I think about them.  I think about their day before they arrived at the shoot.  I like to believe that they’re there because they want to be there, of course, but it’s more than that.  If I were to do this, I know a few things would be running through my mind.

That, first, I’d be getting paid to have sex.  And that it’d most likely be totally anonymous sex, that I wouldn’t even have met the guy until I get there and am told with whom I’m going to “work with."  And then, of course, that my picture would be taken having that sex.  That, within reason I’d expect, how I have that sex and what I do during that sex would be more up to the director than me. That maybe thousands of men, probably around the world, would be masturbating to me having that sex.

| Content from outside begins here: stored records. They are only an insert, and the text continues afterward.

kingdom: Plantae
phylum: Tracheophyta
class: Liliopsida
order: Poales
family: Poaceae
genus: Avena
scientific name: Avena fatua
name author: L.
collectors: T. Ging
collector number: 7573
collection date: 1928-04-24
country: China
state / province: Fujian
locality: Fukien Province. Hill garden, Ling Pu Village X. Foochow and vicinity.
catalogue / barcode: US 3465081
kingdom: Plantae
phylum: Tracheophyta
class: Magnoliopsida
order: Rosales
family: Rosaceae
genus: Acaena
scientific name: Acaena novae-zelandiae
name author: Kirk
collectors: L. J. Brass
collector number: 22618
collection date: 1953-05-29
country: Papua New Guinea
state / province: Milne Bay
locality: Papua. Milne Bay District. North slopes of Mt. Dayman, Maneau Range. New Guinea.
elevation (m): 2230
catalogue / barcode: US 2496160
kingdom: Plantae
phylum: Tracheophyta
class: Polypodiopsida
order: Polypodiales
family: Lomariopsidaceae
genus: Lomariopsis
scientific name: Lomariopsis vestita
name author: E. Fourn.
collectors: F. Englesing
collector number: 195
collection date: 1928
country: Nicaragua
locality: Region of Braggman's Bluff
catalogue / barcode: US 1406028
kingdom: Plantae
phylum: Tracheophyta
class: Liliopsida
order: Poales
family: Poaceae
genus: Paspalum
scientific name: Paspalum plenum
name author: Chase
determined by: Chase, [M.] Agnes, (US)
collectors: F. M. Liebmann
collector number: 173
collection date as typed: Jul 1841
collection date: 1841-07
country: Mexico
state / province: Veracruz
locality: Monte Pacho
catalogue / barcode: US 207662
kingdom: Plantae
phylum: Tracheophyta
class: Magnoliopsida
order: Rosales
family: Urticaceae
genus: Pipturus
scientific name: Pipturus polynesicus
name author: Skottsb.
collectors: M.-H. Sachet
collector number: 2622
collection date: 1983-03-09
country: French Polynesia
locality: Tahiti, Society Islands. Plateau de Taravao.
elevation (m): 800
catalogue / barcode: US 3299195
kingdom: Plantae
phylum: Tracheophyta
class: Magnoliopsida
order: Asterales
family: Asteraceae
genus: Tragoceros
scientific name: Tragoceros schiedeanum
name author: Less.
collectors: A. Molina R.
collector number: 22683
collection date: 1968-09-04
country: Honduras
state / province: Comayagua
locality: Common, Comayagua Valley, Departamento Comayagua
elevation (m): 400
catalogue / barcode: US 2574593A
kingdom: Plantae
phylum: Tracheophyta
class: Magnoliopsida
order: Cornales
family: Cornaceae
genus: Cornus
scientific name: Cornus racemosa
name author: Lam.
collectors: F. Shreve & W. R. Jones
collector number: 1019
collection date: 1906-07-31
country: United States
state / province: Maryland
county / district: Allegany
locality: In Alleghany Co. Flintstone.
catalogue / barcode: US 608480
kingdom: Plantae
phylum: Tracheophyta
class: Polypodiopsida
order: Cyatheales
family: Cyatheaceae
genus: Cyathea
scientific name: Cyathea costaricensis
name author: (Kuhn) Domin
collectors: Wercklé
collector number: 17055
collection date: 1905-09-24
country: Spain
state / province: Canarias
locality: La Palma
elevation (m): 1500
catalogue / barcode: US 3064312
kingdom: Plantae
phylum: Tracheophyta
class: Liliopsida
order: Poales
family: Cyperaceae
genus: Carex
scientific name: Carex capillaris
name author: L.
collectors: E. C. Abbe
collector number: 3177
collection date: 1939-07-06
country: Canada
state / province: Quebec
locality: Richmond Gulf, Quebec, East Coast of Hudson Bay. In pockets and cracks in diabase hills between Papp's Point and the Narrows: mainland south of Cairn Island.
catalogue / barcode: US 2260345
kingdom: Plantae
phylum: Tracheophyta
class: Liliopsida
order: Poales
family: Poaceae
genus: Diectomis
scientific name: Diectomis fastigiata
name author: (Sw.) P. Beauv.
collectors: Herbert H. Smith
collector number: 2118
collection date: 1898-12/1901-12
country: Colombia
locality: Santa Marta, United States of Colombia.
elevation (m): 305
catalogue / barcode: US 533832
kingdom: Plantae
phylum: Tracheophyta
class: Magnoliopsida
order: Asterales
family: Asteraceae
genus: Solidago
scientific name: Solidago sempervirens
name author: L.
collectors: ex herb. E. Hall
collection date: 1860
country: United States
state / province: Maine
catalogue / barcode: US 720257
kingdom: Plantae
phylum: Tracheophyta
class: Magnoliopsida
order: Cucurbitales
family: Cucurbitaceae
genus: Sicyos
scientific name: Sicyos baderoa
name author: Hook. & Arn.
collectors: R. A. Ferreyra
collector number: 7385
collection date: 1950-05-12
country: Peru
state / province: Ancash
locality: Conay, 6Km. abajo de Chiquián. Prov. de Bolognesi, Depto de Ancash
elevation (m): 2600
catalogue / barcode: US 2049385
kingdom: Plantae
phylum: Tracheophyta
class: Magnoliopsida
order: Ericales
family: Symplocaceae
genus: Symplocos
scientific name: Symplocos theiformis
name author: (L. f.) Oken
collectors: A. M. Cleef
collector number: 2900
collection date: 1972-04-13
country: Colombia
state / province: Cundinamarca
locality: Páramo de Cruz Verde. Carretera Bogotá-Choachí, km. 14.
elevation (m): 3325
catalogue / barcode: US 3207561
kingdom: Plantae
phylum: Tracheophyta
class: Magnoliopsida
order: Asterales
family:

I’d be expected to wear a lot of make-up.  Should I use my own clothes, or would they dress me?  I’d very likely have to shave myself bald.  (I keep a trimmed, wide landing strip, but I’m smooth below.) 

And then I’d think that it would very probably be intense, maybe really rough sex.  And that I’d be virtually guaranteed to be doing it with a buff, pretty dude who, almost certainly, would have one really, really big penis.

I can’t decide how those thoughts make me feel.  But I can’t deny that they make me wet.